■ Testo proposto

Storytelling: valore, plusvalore e presa per il cu*o
Un punto di vista sullo storytelling: istruire il consumatore vuol dire praticare onestà
Nell’attuale contesto di ricerca di una gastronomia la cui estetica rappresenta il melting pot in cui si fondono cultura e goduria, lo storytelling diventa arma fondamentale per aggiungere un valore della maschera, della forma, al valore privato proprio del significato stesso del prodotto. Uno strumento che nelle giuste mani è in grado di vendere un paio di occhiali da vista ad un cieco, un paio di scarpini da calcio ad uno storpio; una promessa di felicità che si distacca totalmente dal prodotto ed aggiunge ad esso significato riuscendo a cambiare drasticamente anche la risonanza del suo significante.

■ Consegna A
Per favore, rispondi a queste domande sul testo sullo storytelling:
(i) Secondo il sottotitolo, che cosa vuol dire istruire il consumatore?
(ii) A chi lo storytelling, nelle giuste mani, è in grado di vendere un paio di occhiali da vista?
(iii) Che cosa rappresenta l'estetica della gastronomia nell'attuale contesto descritto?

Voci da un dataset

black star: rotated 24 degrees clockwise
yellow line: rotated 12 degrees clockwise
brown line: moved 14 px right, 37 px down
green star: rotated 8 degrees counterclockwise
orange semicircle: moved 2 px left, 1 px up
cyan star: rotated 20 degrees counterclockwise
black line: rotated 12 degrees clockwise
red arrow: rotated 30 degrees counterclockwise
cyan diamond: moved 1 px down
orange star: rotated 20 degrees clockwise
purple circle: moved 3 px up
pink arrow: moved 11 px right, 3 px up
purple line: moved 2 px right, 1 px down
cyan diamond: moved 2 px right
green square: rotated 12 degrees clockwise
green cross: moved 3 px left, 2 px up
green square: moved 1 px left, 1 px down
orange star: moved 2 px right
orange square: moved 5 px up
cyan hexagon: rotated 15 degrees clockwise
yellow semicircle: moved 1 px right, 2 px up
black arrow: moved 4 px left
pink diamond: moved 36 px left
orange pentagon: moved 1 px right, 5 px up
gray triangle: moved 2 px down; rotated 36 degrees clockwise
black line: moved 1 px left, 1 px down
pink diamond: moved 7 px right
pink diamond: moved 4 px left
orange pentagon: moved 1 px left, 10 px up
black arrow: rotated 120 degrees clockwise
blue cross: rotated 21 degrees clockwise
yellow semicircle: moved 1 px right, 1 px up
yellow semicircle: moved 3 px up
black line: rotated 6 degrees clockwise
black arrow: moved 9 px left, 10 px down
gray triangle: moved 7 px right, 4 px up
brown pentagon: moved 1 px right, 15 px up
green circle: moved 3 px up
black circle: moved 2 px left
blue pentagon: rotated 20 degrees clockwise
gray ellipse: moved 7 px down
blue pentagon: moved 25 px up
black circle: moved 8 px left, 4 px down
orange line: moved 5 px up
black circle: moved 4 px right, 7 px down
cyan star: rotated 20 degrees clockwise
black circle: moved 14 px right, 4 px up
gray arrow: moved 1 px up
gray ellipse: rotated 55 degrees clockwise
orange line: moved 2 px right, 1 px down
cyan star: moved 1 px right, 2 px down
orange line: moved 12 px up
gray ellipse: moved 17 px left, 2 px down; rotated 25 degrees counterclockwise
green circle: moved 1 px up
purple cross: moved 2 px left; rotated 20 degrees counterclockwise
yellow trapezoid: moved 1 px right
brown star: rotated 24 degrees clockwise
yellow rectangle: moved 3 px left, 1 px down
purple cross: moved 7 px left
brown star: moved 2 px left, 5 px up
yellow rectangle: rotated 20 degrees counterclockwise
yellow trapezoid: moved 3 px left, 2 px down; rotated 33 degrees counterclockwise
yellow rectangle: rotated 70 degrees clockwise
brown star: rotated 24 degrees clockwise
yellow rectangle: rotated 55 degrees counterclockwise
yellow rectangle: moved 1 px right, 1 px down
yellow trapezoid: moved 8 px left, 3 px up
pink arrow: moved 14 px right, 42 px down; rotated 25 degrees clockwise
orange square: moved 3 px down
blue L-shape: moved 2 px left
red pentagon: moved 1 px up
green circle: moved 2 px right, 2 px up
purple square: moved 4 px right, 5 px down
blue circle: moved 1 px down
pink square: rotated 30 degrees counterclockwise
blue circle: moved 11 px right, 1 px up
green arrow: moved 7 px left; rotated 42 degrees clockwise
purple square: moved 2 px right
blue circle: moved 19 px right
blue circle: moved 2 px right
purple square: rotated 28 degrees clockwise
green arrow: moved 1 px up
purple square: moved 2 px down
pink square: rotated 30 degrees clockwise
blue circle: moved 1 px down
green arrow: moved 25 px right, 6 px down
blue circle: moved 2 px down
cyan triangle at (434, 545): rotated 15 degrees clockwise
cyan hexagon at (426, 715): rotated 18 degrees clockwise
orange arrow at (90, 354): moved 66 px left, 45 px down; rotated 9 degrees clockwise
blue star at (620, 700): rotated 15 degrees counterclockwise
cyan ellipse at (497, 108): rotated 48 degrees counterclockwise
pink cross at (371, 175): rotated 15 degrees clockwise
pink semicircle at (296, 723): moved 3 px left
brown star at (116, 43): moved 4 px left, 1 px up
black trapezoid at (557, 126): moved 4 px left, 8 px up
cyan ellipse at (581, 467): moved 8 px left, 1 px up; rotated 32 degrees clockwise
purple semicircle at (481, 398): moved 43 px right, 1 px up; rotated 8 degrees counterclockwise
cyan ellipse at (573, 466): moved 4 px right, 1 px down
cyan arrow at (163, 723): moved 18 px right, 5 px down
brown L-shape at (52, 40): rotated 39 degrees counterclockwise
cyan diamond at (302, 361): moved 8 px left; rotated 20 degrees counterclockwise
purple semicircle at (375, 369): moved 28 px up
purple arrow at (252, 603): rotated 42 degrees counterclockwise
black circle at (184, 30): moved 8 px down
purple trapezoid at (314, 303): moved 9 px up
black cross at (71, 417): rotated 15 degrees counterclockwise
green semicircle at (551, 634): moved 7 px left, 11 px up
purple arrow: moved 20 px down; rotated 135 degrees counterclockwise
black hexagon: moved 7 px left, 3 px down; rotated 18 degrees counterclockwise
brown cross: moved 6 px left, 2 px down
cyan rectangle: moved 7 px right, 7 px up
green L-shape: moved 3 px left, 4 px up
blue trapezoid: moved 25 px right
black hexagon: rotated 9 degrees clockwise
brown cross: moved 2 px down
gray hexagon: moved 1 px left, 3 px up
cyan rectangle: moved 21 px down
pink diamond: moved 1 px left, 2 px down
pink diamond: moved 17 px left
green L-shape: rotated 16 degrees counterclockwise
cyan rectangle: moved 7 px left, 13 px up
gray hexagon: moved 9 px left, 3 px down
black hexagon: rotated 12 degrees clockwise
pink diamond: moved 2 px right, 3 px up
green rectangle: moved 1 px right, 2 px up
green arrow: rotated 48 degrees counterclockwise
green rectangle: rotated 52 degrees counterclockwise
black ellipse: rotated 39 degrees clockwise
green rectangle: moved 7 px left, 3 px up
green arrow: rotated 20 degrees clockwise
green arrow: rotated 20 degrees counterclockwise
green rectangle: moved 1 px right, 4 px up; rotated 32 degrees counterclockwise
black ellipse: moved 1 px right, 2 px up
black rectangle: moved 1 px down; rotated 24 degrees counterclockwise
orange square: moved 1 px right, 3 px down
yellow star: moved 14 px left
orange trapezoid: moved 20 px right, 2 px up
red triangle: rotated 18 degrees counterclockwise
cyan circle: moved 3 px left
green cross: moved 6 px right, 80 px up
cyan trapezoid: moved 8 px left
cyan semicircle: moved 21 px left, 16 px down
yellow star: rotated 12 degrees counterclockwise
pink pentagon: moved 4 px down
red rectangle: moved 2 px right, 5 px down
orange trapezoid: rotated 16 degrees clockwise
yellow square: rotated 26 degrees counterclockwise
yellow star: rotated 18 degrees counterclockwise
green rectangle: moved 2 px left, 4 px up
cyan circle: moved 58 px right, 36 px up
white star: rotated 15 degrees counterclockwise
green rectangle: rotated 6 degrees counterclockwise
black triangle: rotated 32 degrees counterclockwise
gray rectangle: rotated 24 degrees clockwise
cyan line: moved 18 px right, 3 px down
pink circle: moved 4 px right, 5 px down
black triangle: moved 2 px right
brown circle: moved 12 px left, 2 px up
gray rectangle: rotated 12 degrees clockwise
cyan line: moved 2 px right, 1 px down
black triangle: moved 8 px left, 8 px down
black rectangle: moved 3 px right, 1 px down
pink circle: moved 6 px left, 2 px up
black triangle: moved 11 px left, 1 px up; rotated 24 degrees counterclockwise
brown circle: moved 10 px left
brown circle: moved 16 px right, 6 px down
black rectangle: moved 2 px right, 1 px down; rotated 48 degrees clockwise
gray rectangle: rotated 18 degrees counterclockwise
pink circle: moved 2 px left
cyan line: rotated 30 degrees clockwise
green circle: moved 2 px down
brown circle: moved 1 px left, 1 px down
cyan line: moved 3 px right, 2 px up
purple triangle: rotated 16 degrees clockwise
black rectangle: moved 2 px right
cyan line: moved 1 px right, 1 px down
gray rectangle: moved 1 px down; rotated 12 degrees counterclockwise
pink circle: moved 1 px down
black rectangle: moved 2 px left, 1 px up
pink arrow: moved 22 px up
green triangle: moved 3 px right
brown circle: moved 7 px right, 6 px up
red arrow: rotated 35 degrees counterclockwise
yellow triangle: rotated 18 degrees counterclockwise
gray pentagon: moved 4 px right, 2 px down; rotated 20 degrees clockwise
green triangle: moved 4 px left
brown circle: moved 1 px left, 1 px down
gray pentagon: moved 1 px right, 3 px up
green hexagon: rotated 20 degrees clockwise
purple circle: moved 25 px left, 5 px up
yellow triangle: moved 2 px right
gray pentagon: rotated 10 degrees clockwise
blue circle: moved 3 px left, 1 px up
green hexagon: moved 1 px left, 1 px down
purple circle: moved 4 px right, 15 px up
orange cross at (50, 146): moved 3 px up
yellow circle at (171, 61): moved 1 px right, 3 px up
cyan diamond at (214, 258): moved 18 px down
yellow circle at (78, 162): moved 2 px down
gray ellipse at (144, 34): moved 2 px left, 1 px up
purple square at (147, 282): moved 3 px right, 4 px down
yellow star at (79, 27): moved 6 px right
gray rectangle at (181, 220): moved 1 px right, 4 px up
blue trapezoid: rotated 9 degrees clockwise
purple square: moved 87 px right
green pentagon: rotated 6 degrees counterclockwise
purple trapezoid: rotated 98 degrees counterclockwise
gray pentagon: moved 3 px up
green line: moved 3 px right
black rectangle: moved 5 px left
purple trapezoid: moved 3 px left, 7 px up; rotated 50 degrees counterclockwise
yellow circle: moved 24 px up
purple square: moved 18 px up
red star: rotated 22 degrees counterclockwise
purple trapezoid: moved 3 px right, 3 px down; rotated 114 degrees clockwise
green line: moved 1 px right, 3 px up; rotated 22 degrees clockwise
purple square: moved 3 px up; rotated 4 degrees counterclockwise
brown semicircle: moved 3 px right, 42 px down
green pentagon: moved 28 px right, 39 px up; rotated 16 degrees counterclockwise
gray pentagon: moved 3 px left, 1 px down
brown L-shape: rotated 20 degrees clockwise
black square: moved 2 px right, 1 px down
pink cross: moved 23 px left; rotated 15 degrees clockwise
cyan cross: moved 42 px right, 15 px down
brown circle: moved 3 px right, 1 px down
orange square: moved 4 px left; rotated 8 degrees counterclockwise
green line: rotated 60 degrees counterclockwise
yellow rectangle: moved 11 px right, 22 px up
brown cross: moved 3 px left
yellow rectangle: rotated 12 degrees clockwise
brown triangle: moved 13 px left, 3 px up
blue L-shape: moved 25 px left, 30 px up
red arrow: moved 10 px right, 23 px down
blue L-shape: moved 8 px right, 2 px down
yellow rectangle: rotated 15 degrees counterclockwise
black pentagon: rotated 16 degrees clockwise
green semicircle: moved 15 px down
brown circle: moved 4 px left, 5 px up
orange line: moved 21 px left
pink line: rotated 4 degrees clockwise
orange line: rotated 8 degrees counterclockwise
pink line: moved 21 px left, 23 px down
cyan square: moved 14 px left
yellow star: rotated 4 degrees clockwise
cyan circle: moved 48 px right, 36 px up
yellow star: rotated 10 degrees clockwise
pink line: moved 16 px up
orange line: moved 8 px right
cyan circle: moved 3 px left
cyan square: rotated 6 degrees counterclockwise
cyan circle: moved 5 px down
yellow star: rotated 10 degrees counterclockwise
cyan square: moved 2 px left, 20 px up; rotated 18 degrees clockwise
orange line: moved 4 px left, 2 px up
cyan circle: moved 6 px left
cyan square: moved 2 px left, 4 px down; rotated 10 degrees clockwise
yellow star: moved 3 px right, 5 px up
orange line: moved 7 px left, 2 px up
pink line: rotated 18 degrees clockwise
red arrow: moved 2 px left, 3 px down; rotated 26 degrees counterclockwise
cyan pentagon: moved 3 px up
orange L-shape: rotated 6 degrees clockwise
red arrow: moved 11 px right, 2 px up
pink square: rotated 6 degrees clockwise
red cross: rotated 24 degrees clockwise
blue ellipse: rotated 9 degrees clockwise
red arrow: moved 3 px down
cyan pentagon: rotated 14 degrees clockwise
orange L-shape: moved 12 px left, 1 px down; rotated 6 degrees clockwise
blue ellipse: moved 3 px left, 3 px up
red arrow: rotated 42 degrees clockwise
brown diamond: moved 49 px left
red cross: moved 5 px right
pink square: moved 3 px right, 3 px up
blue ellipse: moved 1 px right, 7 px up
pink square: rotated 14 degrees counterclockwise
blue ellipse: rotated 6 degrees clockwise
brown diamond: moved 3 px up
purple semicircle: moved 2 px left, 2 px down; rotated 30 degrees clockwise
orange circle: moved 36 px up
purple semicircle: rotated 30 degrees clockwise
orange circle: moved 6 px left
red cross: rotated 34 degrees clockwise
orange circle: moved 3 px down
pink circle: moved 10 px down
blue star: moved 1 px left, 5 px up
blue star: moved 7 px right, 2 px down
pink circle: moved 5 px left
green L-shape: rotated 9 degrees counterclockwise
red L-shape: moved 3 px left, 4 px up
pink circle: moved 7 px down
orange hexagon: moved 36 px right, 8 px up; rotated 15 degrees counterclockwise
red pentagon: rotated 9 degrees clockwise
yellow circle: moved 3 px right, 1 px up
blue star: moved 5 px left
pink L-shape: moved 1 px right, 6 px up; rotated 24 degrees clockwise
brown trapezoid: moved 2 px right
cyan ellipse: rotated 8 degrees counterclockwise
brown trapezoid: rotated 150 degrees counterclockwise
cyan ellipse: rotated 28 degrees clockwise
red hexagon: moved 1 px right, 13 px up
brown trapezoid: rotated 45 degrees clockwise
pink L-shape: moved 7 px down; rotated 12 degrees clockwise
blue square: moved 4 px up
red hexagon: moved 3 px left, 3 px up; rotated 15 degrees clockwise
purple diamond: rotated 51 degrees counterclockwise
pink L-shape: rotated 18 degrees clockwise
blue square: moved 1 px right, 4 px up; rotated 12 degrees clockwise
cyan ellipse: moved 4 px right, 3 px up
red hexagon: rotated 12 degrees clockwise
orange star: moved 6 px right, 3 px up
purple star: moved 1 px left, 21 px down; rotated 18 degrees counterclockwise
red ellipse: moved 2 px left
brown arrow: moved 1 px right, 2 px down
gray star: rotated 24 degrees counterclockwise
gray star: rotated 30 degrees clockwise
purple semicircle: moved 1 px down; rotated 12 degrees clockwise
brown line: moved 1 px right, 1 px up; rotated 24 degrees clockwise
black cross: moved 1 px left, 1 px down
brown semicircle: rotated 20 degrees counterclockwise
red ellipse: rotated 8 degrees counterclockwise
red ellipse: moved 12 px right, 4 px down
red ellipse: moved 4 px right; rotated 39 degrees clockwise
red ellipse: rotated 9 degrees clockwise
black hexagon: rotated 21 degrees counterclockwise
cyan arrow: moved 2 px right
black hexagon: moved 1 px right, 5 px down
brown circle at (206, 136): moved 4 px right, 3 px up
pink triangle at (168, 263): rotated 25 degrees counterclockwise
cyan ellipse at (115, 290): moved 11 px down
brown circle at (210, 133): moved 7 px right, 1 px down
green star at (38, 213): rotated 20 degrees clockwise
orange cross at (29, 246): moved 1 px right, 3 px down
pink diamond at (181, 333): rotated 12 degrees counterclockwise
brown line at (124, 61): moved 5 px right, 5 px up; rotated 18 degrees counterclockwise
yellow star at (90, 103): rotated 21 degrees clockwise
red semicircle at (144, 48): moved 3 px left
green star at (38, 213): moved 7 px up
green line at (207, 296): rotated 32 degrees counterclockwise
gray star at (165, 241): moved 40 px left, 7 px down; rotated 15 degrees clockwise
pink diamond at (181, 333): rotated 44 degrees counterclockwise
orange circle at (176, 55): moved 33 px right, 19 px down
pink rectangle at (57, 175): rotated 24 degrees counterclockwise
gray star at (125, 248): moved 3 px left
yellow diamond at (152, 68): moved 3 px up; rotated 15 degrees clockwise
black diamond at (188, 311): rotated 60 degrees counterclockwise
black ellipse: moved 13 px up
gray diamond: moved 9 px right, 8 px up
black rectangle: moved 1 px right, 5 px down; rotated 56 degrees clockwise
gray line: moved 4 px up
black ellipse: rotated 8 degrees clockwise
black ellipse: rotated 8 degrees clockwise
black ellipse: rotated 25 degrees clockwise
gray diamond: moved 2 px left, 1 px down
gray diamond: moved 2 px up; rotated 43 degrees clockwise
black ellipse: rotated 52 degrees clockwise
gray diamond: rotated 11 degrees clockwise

■ Consegna B
Ricopia senza modifiche le voci del dataset dall'inizio fino alla riga che contiene "cyan diamond: moved 2 px right", inclusa.

■ Risposta completa A
(i) Vuol dire praticare onestà.
(ii) A un cieco.
(iii) Il melting pot in cui si fondono cultura e goduria.

■ Risposta completa B
black star: rotated 24 degrees clockwise
yellow line: rotated 12 degrees clockwise
brown line: moved 14 px right, 37 px down
green star: rotated 8 degrees counterclockwise
orange semicircle: moved 2 px left, 1 px up
cyan star: rotated 20 degrees counterclockwise
black line: rotated 12 degrees clockwise
red arrow: rotated 30 degrees counterclockwise
cyan diamond: moved 1 px down
orange star: rotated 20 degrees clockwise
purple circle: moved 3 px up
pink arrow: moved 11 px right, 3 px up
purple line: moved 2 px right, 1 px down
cyan diamond: moved 2 px right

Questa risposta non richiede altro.